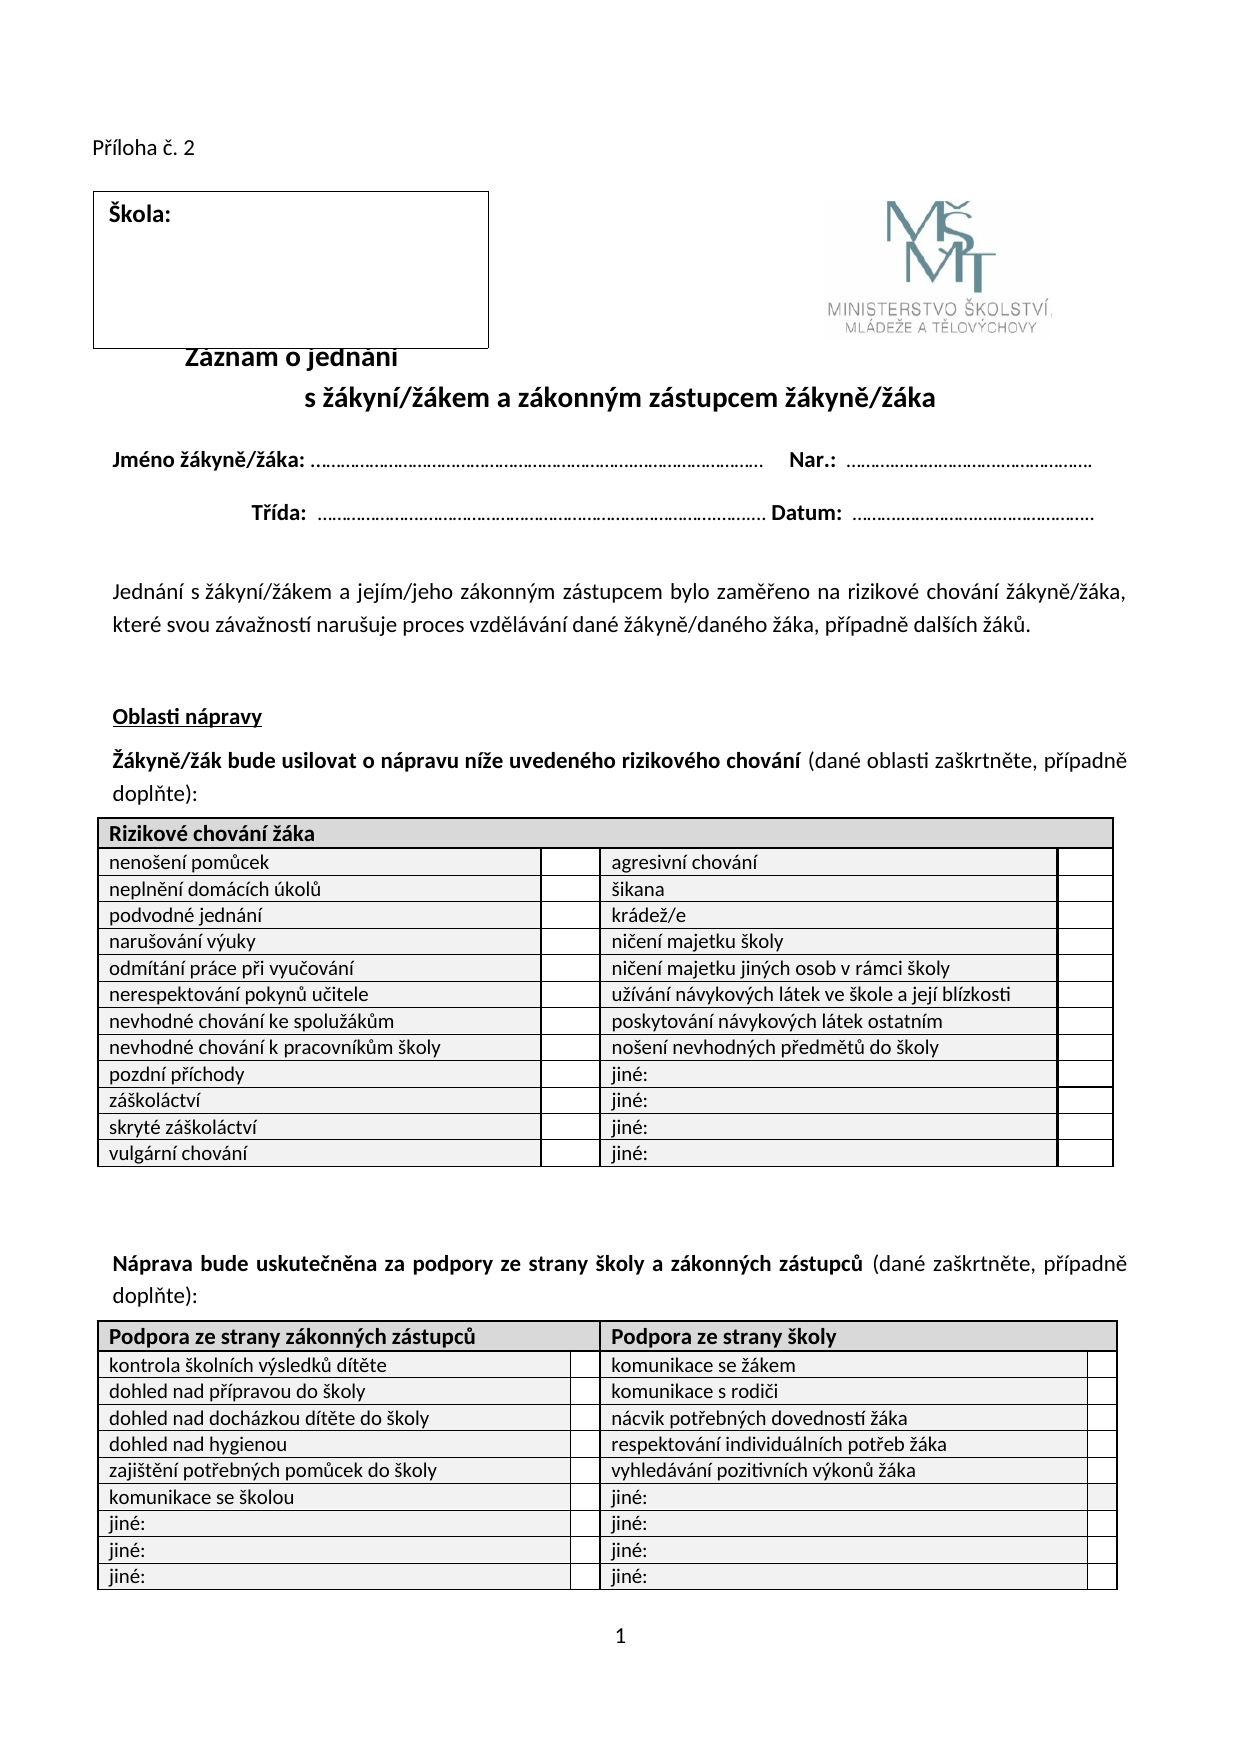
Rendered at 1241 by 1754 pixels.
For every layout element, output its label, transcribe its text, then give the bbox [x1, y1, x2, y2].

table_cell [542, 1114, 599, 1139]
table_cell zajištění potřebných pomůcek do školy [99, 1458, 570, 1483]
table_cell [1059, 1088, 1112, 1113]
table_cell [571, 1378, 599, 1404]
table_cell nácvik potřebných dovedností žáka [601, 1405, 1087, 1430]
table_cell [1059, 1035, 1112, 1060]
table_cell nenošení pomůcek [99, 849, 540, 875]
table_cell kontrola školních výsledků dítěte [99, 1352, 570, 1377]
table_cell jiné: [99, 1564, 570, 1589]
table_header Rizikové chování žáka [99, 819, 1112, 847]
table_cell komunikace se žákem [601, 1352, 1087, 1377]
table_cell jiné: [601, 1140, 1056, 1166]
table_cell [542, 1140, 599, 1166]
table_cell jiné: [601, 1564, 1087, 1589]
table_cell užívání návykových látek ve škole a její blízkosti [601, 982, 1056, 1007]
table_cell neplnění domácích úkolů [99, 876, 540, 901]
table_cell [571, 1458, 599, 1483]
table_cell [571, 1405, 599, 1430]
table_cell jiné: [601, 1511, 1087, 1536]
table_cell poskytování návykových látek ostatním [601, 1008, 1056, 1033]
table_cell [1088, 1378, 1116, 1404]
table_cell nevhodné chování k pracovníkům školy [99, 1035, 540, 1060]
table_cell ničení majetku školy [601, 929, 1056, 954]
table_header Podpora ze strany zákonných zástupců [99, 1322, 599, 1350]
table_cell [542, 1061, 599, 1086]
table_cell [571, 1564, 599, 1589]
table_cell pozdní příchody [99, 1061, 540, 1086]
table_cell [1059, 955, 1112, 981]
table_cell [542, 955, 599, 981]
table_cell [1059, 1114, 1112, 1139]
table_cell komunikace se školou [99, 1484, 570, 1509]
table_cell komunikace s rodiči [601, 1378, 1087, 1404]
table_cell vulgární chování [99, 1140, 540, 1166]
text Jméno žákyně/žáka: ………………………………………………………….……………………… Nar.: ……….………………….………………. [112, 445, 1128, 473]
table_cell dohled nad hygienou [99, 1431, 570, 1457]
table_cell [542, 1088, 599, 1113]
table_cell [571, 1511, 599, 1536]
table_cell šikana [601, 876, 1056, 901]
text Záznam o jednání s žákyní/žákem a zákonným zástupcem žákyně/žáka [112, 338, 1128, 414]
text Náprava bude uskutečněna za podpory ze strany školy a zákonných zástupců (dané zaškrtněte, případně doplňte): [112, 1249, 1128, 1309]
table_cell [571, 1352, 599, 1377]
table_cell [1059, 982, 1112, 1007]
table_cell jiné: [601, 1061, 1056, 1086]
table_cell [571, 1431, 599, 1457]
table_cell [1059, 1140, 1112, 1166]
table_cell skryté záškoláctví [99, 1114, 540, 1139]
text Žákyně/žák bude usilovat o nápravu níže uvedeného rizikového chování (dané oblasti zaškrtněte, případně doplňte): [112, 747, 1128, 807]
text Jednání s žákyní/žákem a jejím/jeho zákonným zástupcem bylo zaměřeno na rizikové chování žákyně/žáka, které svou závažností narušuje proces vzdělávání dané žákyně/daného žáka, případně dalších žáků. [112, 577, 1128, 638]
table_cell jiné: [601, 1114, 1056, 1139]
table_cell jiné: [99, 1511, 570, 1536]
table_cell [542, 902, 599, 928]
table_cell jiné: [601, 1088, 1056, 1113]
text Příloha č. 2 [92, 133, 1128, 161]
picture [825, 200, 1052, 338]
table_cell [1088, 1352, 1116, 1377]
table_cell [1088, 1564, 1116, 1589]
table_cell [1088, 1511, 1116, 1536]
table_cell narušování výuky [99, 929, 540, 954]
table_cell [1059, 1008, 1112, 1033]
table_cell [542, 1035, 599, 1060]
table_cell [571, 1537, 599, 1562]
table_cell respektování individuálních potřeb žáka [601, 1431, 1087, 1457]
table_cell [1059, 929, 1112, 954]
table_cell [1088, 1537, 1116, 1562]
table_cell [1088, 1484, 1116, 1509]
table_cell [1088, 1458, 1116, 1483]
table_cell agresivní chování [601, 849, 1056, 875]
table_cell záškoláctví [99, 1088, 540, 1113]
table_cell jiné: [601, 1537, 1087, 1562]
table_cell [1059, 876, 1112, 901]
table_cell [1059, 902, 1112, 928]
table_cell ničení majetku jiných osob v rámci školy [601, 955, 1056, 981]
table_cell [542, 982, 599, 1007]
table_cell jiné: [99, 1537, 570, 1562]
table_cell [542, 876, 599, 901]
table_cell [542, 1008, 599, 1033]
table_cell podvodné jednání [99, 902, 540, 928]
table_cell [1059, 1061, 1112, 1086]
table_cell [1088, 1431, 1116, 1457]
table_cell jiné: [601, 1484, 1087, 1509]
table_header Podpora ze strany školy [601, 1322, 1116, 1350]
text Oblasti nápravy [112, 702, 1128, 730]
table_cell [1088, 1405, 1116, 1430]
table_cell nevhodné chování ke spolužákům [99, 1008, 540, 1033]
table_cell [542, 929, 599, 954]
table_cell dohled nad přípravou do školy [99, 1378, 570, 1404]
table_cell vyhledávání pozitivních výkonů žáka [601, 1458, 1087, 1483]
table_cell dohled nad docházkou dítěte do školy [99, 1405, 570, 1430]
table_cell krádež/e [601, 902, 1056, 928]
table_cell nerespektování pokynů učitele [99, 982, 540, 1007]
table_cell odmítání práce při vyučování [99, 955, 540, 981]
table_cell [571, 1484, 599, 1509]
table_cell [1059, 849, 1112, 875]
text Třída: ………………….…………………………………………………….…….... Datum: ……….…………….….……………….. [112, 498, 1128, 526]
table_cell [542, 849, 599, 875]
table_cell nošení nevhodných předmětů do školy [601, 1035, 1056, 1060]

WHAT YOU HAVE TO DO:
Your copy should match the data exactly, apart from the images, which are dropped.

TASK RESULT:
Rendered at 1241 by 1754 pixels.
For every layout element, output its label, transcribe its text, then give the bbox [x1, y1, x2, y2].

table_cell [542, 1114, 599, 1139]
table_cell zajištění potřebných pomůcek do školy [99, 1458, 570, 1483]
table_cell [1059, 1088, 1112, 1113]
table_cell [571, 1378, 599, 1404]
table_cell nácvik potřebných dovedností žáka [601, 1405, 1087, 1430]
table_cell [1059, 1035, 1112, 1060]
table_cell nenošení pomůcek [99, 849, 540, 875]
table_cell kontrola školních výsledků dítěte [99, 1352, 570, 1377]
table_cell jiné: [99, 1564, 570, 1589]
table_header Rizikové chování žáka [99, 819, 1112, 847]
table_cell komunikace se žákem [601, 1352, 1087, 1377]
table_cell jiné: [601, 1140, 1056, 1166]
table_cell [542, 1140, 599, 1166]
table_cell jiné: [601, 1564, 1087, 1589]
table_cell užívání návykových látek ve škole a její blízkosti [601, 982, 1056, 1007]
table_cell neplnění domácích úkolů [99, 876, 540, 901]
table_cell [571, 1458, 599, 1483]
table_cell [571, 1405, 599, 1430]
table_cell jiné: [601, 1511, 1087, 1536]
table_cell poskytování návykových látek ostatním [601, 1008, 1056, 1033]
table_cell [1088, 1378, 1116, 1404]
table_cell nevhodné chování k pracovníkům školy [99, 1035, 540, 1060]
table_cell ničení majetku školy [601, 929, 1056, 954]
table_header Podpora ze strany zákonných zástupců [99, 1322, 599, 1350]
table_cell [542, 1061, 599, 1086]
table_cell [571, 1564, 599, 1589]
table_cell pozdní příchody [99, 1061, 540, 1086]
table_cell [1059, 955, 1112, 981]
table_cell [542, 955, 599, 981]
table_cell [1059, 1114, 1112, 1139]
table_cell komunikace se školou [99, 1484, 570, 1509]
table_cell komunikace s rodiči [601, 1378, 1087, 1404]
table_cell vulgární chování [99, 1140, 540, 1166]
text Jméno žákyně/žáka: ………………………………………………………….……………………… Nar.: ……….………………….………………. [112, 445, 1128, 473]
table_cell dohled nad hygienou [99, 1431, 570, 1457]
table_cell [542, 1088, 599, 1113]
table_cell [571, 1511, 599, 1536]
table_cell šikana [601, 876, 1056, 901]
text Záznam o jednání s žákyní/žákem a zákonným zástupcem žákyně/žáka [112, 338, 1128, 414]
text Náprava bude uskutečněna za podpory ze strany školy a zákonných zástupců (dané zaškrtněte, případně doplňte): [112, 1249, 1128, 1309]
table_cell [571, 1352, 599, 1377]
table_cell [1059, 982, 1112, 1007]
table_cell jiné: [601, 1061, 1056, 1086]
table_cell [571, 1431, 599, 1457]
table_cell [1059, 1140, 1112, 1166]
table_cell skryté záškoláctví [99, 1114, 540, 1139]
text Žákyně/žák bude usilovat o nápravu níže uvedeného rizikového chování (dané oblasti zaškrtněte, případně doplňte): [112, 747, 1128, 807]
text Jednání s žákyní/žákem a jejím/jeho zákonným zástupcem bylo zaměřeno na rizikové chování žákyně/žáka, které svou závažností narušuje proces vzdělávání dané žákyně/daného žáka, případně dalších žáků. [112, 577, 1128, 638]
table_cell jiné: [601, 1114, 1056, 1139]
table_cell jiné: [99, 1511, 570, 1536]
table_cell [542, 902, 599, 928]
table_cell jiné: [601, 1088, 1056, 1113]
text Příloha č. 2 [92, 133, 1128, 161]
picture [825, 200, 1052, 338]
table_cell [1088, 1352, 1116, 1377]
table_cell [1088, 1564, 1116, 1589]
table_cell [1088, 1511, 1116, 1536]
table_cell narušování výuky [99, 929, 540, 954]
table_cell [1059, 1008, 1112, 1033]
table_cell [542, 1035, 599, 1060]
table_cell [571, 1537, 599, 1562]
table_cell respektování individuálních potřeb žáka [601, 1431, 1087, 1457]
table_cell [1059, 929, 1112, 954]
table_cell [1088, 1537, 1116, 1562]
table_cell [1088, 1484, 1116, 1509]
table_cell [1088, 1458, 1116, 1483]
table_cell agresivní chování [601, 849, 1056, 875]
table_cell záškoláctví [99, 1088, 540, 1113]
table_cell jiné: [601, 1537, 1087, 1562]
table_cell [1059, 876, 1112, 901]
table_cell [1059, 902, 1112, 928]
table_cell ničení majetku jiných osob v rámci školy [601, 955, 1056, 981]
table_cell [542, 982, 599, 1007]
table_cell jiné: [99, 1537, 570, 1562]
table_cell [542, 876, 599, 901]
table_cell [542, 1008, 599, 1033]
table_cell podvodné jednání [99, 902, 540, 928]
table_cell [1059, 1061, 1112, 1086]
table_cell [1088, 1431, 1116, 1457]
table_cell jiné: [601, 1484, 1087, 1509]
table_header Podpora ze strany školy [601, 1322, 1116, 1350]
text Oblasti nápravy [112, 702, 1128, 730]
table_cell [1088, 1405, 1116, 1430]
table_cell nevhodné chování ke spolužákům [99, 1008, 540, 1033]
table_cell [542, 929, 599, 954]
table_cell dohled nad přípravou do školy [99, 1378, 570, 1404]
table_cell vyhledávání pozitivních výkonů žáka [601, 1458, 1087, 1483]
table_cell dohled nad docházkou dítěte do školy [99, 1405, 570, 1430]
table_cell krádež/e [601, 902, 1056, 928]
table_cell nerespektování pokynů učitele [99, 982, 540, 1007]
table_cell odmítání práce při vyučování [99, 955, 540, 981]
table_cell [571, 1484, 599, 1509]
table_cell [1059, 849, 1112, 875]
text Třída: ………………….…………………………………………………….…….... Datum: ……….…………….….……………….. [112, 498, 1128, 526]
table_cell [542, 849, 599, 875]
table_cell nošení nevhodných předmětů do školy [601, 1035, 1056, 1060]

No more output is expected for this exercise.